Result	Depends on	Used by
Lemma 2.1 (`±1` only roots)	`ℤ_p` is a domain	Theorems 4.1, 4.2, 5.1
Lemma 2.2 (composite roots)	CRT	Cor 2.3, Section 3
Theorem 3.4 (Korselt)	`λ(n)` structure	Prop 3.5, Carmichael existence
Theorem 4.1 (primes pass)	Lemma 2.1, Fermat	Soundness (5.1)
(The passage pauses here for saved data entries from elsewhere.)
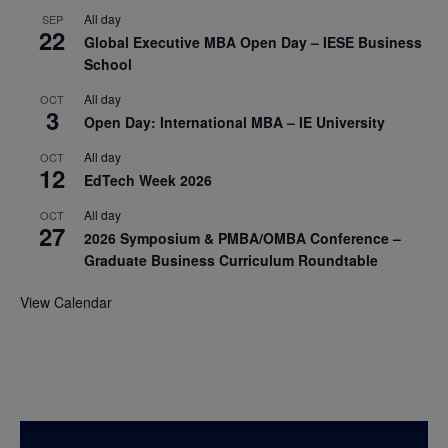
All day
SEP
22
Global Executive MBA Open Day – IESE Business
School
All day
OCT
3
Open Day: International MBA – IE University
All day
OCT
12
EdTech Week 2026
All day
OCT
27
2026 Symposium & PMBA/OMBA Conference –
Graduate Business Curriculum Roundtable
View Calendar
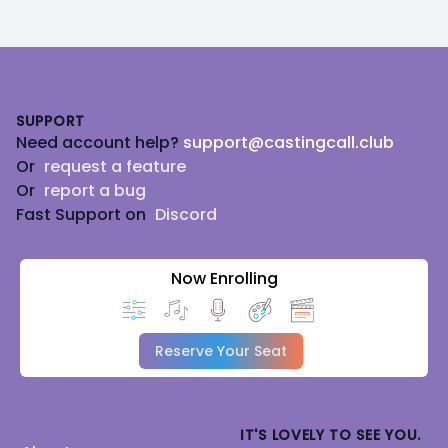
Footer
SUPPORT
Need account help?
support@castingcall.club
Or
request a feature
Or
report a bug
Fast Support on
Discord
Now Enrolling
Reserve Your Seat
IT'S LOVELY TO SEE YOU.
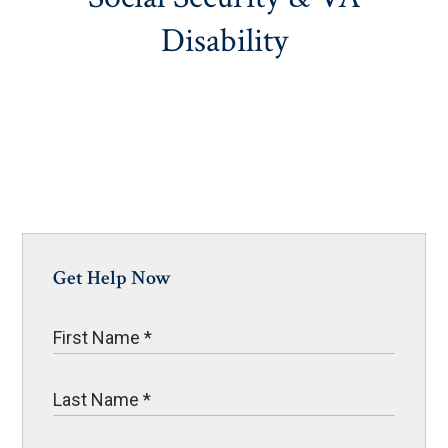
Disability
Get Help Now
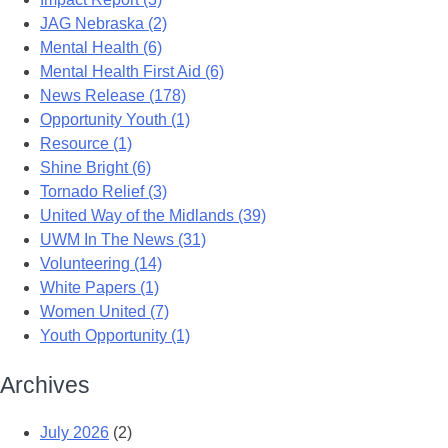
JAG Nebraska (2)
Mental Health (6)
Mental Health First Aid (6)
News Release (178)
Opportunity Youth (1)
Resource (1)
Shine Bright (6)
Tornado Relief (3)
United Way of the Midlands (39)
UWM In The News (31)
Volunteering (14)
White Papers (1)
Women United (7)
Youth Opportunity (1)
Archives
July 2026
(2)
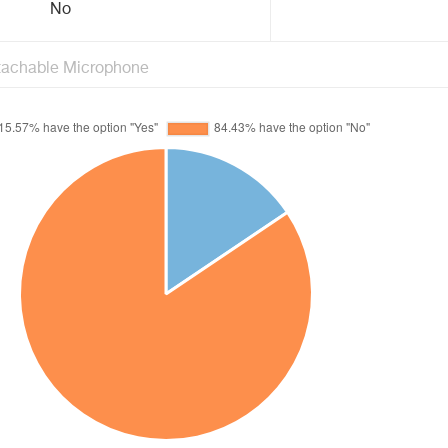
No
tachable Microphone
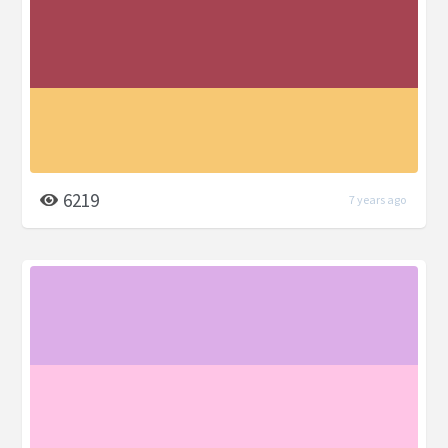
6219
7 years ago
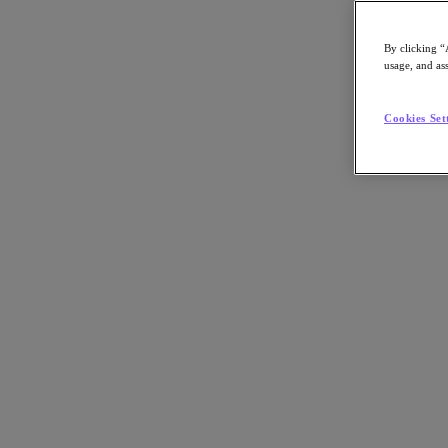
By clicking “
usage, and ass
Go to Section
Cookies Set
What We Do
Products
Products
Nutanix Cloud Platform
Nutanix Central
Nutanix Central
Prism
Nutanix Cloud Infrastructure
Nutanix Cloud Infrastructure
AOS Storage
AHV Virtualization
Nutanix Kubernetes Platform
Nutanix Disaster Recovery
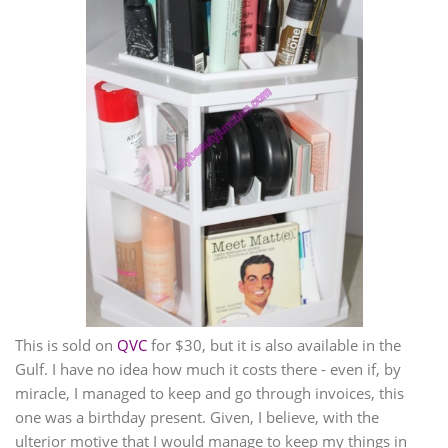
This is sold on
QVC
for $30, but it is also available in the
Gulf. I have no idea how much it costs there - even if, by
miracle, I managed to keep and go through invoices, this
one was a birthday present. Given, I believe, with the
ulterior motive that I would manage to keep my things in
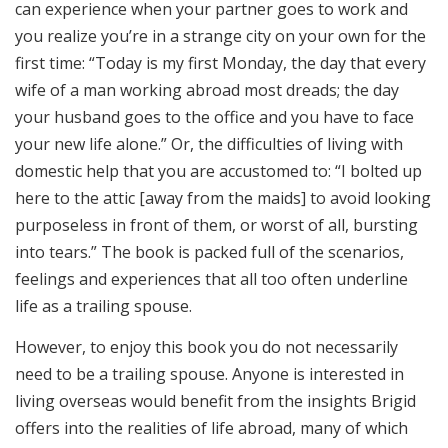
can experience when your partner goes to work and
you realize you’re in a strange city on your own for the
first time: “Today is my first Monday, the day that every
wife of a man working abroad most dreads; the day
your husband goes to the office and you have to face
your new life alone.” Or, the difficulties of living with
domestic help that you are accustomed to: “I bolted up
here to the attic [away from the maids] to avoid looking
purposeless in front of them, or worst of all, bursting
into tears.” The book is packed full of the scenarios,
feelings and experiences that all too often underline
life as a trailing spouse.
However, to enjoy this book you do not necessarily
need to be a trailing spouse. Anyone is interested in
living overseas would benefit from the insights Brigid
offers into the realities of life abroad, many of which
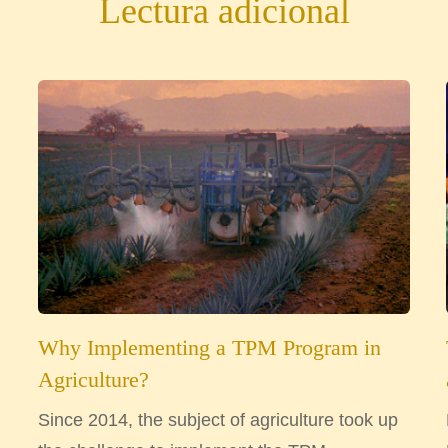
Lectura adicional
Why Implementing a TPM Program in
Agriculture?
Since 2014, the subject of agriculture took up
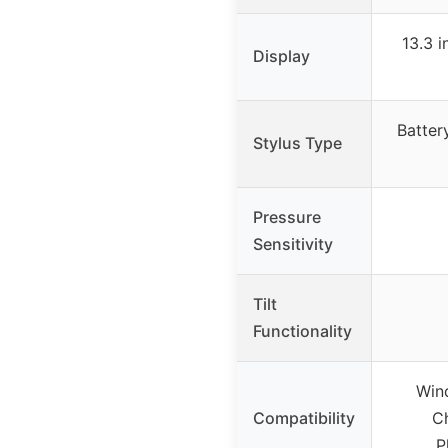
13.3 
Display
Battery
Stylus Type
Pressure
Sensitivity
Tilt
Functionality
Wind
Compatibility
Ch
P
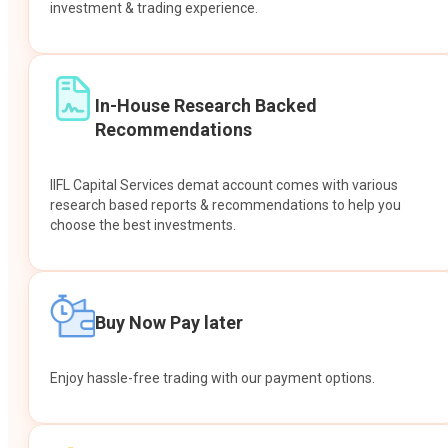
investment & trading experience.
In-House Research Backed
Recommendations
IIFL Capital Services demat account comes with various
research based reports & recommendations to help you
choose the best investments.
Buy Now Pay later
Enjoy hassle-free trading with our payment options.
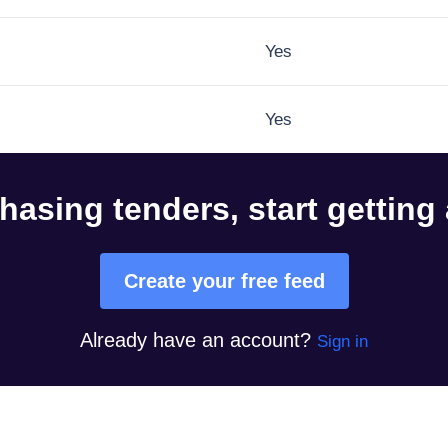
Yes
Yes
hasing tenders, start getting
Create your free feed
Already have an account?
Sign in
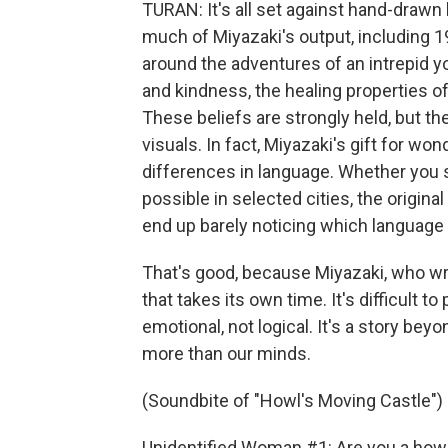
TURAN: It's all set against hand-drawn 
much of Miyazaki's output, including 
around the adventures of an intrepid 
and kindness, the healing properties of 
These beliefs are strongly held, but t
visuals. In fact, Miyazaki's gift for wo
differences in language. Whether you s
possible in selected cities, the origina
end up barely noticing which language 
That's good, because Miyazaki, who wri
that takes its own time. It's difficult t
emotional, not logical. It's a story be
more than our minds.
(Soundbite of "Howl's Moving Castle")
Unidentified Woman #1: Are you a how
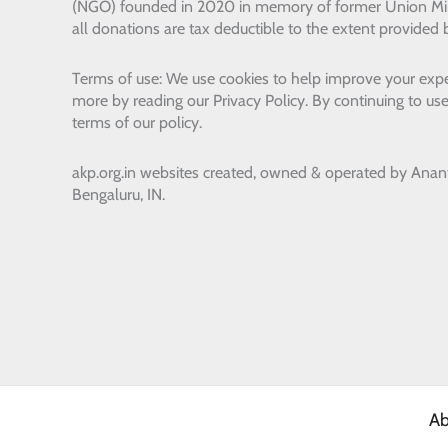
(NGO) founded in 2020 in memory of former Union Min
all donations are tax deductible to the extent provided 
Terms of use: We use cookies to help improve your expe
more by reading our Privacy Policy. By continuing to use
terms of our policy.
akp.org.in websites created, owned & operated by
Anan
Bengaluru, IN.
Ab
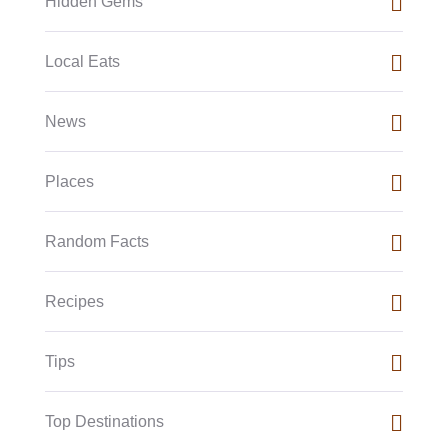
Hidden Gems
Local Eats
News
Places
Random Facts
Recipes
Tips
Top Destinations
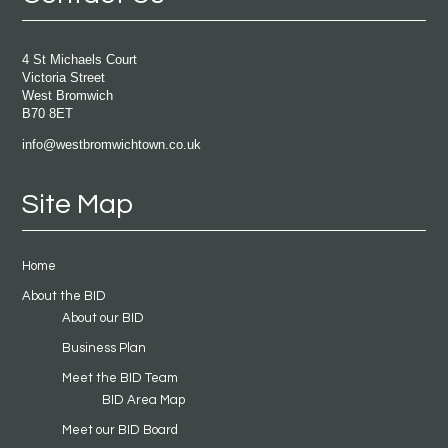
4 St Michaels Court
Victoria Street
West Bromwich
B70 8ET
info@westbromwichtown.co.uk
Site Map
Home
About the BID
About our BID
Business Plan
Meet the BID Team
BID Area Map
Meet our BID Board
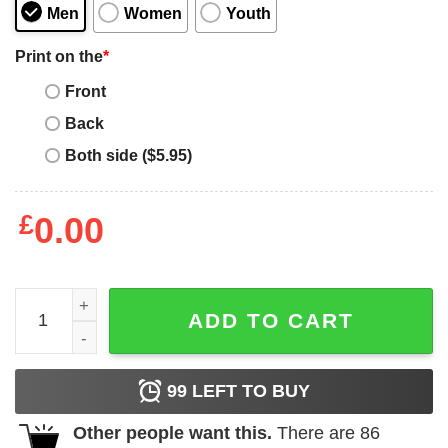
Men
Women
Youth
Print on the
*
Front
Back
Both side ($5.95)
£
0.00
Bernie Sanders Master Of Reality T-Shirt quantity
ADD TO CART
99
LEFT TO BUY
Other people want this.
There are
86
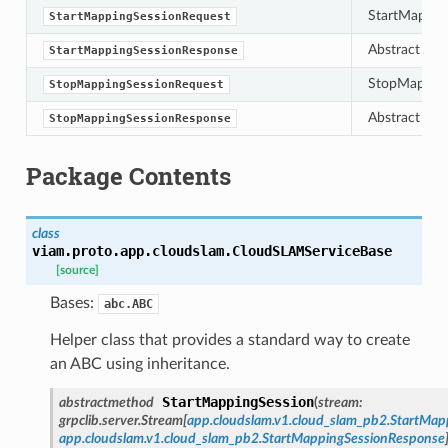
StartMappin
StartMappingSessionRequest
Abstract bas
StartMappingSessionResponse
StopMapping
StopMappingSessionRequest
Abstract bas
StopMappingSessionResponse
Package Contents
class
viam.proto.app.cloudslam.
CloudSLAMServiceBase
[source]
Bases:
abc.ABC
Helper class that provides a standard way to create
an ABC using inheritance.
StartMappingSession
abstractmethod
(
stream
:
grpclib.server.Stream
[
app.cloudslam.v1.cloud_slam_pb2.StartMap
app.cloudslam.v1.cloud_slam_pb2.StartMappingSessionResponse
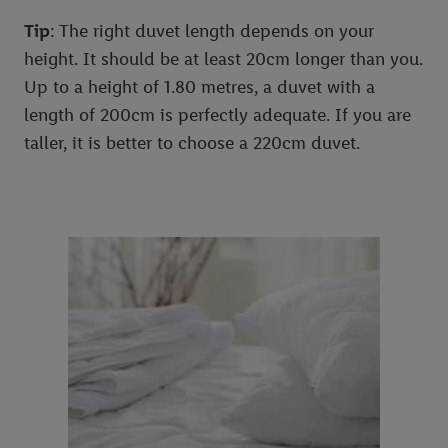
Tip
: The right duvet length depends on your
height. It should be at least 20cm longer than you.
Up to a height of 1.80 metres, a duvet with a
length of 200cm is perfectly adequate. If you are
taller, it is better to choose a 220cm duvet.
Theorem 6.1 (`1/4` bound)	Monier's formula	error analysis, Section 7
Theorem 7.2 (det. set)	exhaustive sprp search	production 64-bit test

This table is the dependency graph of the whole topic: Lemma 2.1 is the root, the 1/4 bound (Theorem 6.1) is the probabilistic payoff, and the deterministic sets (Theorem 7.2) are the engineering payoff for bounded n. Everything else connects these three pillars.

One last unifying observation: the entire test is the contrapositive of one fact. A prime forces the strong-prp structure (Theorem 4.1) because of Lemma 2.1; therefore the absence of that structure (a witness) proves non-primality. The probabilistic and deterministic results then quantify how easy it is to find such a witness — at least 3/4 of bases (Theorem 6.1), and a specific small proven set below each threshold (Theorem 7.2). Soundness comes from the algebra; completeness comes from the abundance of witnesses. That clean separation — algebra for soundness, counting for completeness — is the conceptual signature of Miller-Rabin and the reason it remains the standard primality test decades after Miller and Rabin introduced it.